Of course, the proposal was all about how necessary it was and how it would help the company. Personally, my primary motivator was that it would lead to far fewer headaches once complete. That was really my primary motivator for a lot of what I did there. Both can be true at the same time.

If I am not mistaken, they chose the top configurations for each. It ran circles around the old hardware in so many ways. 3x compute nodes, each with dual 20-core/40-thread CPUs, and a storage array with dual redundant controllers and 40+TB of spinning rust storage in RAID1+0. Network was nothing crazy, with a 24-port 1GbE access switch, and a 28-port 10GbE switch strictly for storage. The compute nodes had redundant SD cards for boot, where I installed XCP-ng, but did not have local storage (aside from a single unused 900GB drive, because they could not be ordered without at least one disk for whatever reason). Instead, they were tied to an iSCSI LUN on the TrueNAS array.

It was an absolute beast when completed. I was quite proud of that. Compared to a lot of businesses with presence in a data center, this probably was nothing all too impressive. However, I built that, top-to-bottom, where others might have a whole team of people to plan and implement over a long period of time. Yeah, I was quite proud of that. These photos were taken before it was finished, but that cable management is /nice/.
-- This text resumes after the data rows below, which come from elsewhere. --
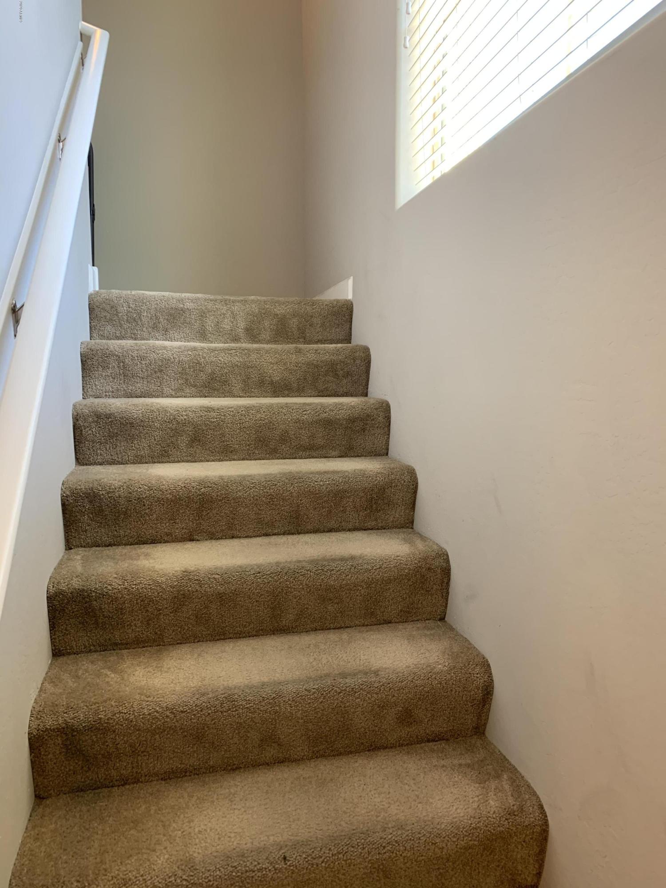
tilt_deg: -4.1
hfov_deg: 53.1
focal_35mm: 26
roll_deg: +0.6
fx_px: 667
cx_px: 333
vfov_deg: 67.3
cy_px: 444
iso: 125
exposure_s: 1/60
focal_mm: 4.25
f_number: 1.8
This all ties back to the ransomware attack. Fewer headaches meant tackling the problems surrounding the attack. Multiple compute nodes and redundant storage controllers meant greatly increased fault tolerance at the hardware level. Xen Orchestra snapshots and backups ensured far faster remediation in case of any potential future attack, especially since restoring from snapshot or backup is only a few clicks and mostly limited by the speed of disks and/or network. On the other hand, in the event of a full restore, the old way of file-based backups first required a fresh Windows Server install /before/ even starting the file restore. Live VM migrations between hosts was fast and painless. There was plenty of CPU overhead, such that all VMs could technically fit on a single host. That also meant that single host updates and reboots (or Rolling Pool Updates) were absolutely trivial. Presuming an attack is happening, /and/ you are lucky enough to catch it, just shut down the affected VMs. Possibly even shut down all VMs, if necessary. Then restore a snapshot or backup. It may be a good idea to disable networking on the VM in case the ransomware is also present there. Once reasonably certain it is clean, bring networking back up.
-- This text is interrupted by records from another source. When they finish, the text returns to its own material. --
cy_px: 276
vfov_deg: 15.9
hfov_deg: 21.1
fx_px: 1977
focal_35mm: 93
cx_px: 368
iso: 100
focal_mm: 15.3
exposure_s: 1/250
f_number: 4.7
Additionally, to reduce attack surface, I put the XCP-ng hosts and TrueNAS array on a secured subnet that very little else had access. Then, keep logins and passwords secure. Bitwarden, in this case.

Off-site replication to Backblaze was also a must, meeting and exceeding a 3-2-1 backup strategy.
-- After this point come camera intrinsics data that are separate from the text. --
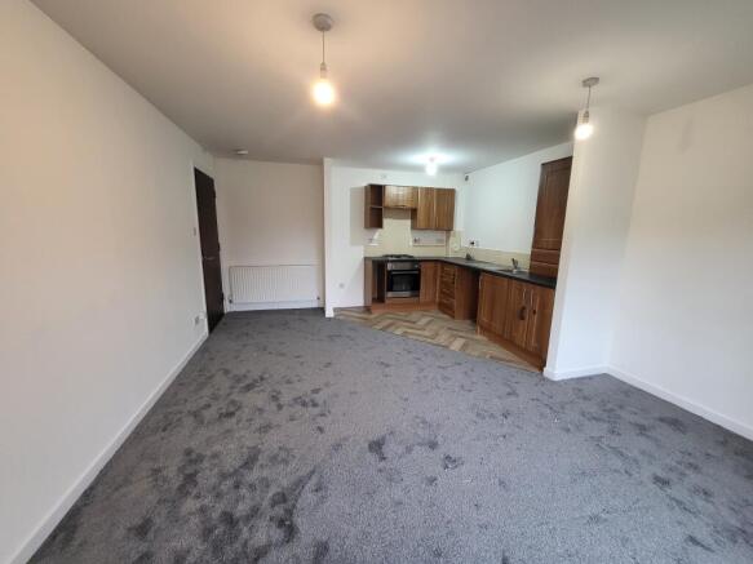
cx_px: 376
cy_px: 282
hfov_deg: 106.2
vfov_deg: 89.9
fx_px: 283
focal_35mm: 13
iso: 160
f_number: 2.2
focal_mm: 1.74
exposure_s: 1/50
That vastly improved remediation provided an attack in progress, but later I would improve security with a Darktrace security appliance and KnowBe4 for security awareness training. Maybe I will write about them later.

At home, my network and homelab were initially designed around lessons I learned from that, and also things I learned at home were later applied there, as well. Both there and home use XCP-ng, OPNsense, and Unifi.

“Plan for the worst, hope for the best.” – I most recently heard that on the fantastic series ‘The Pitt’, but it has been repeated in countless ways as long as people could repeat in countless ways. Sure, it’s about making everyone else’s jobs and/or lives easier, but at the end of the day don’t we all want to strive for fewer headaches?

I realize that this post is largely braggadocio, but I was having trouble getting started on writing anything else until I at least wrote this. At least there are some general lessons to take away here, yeah?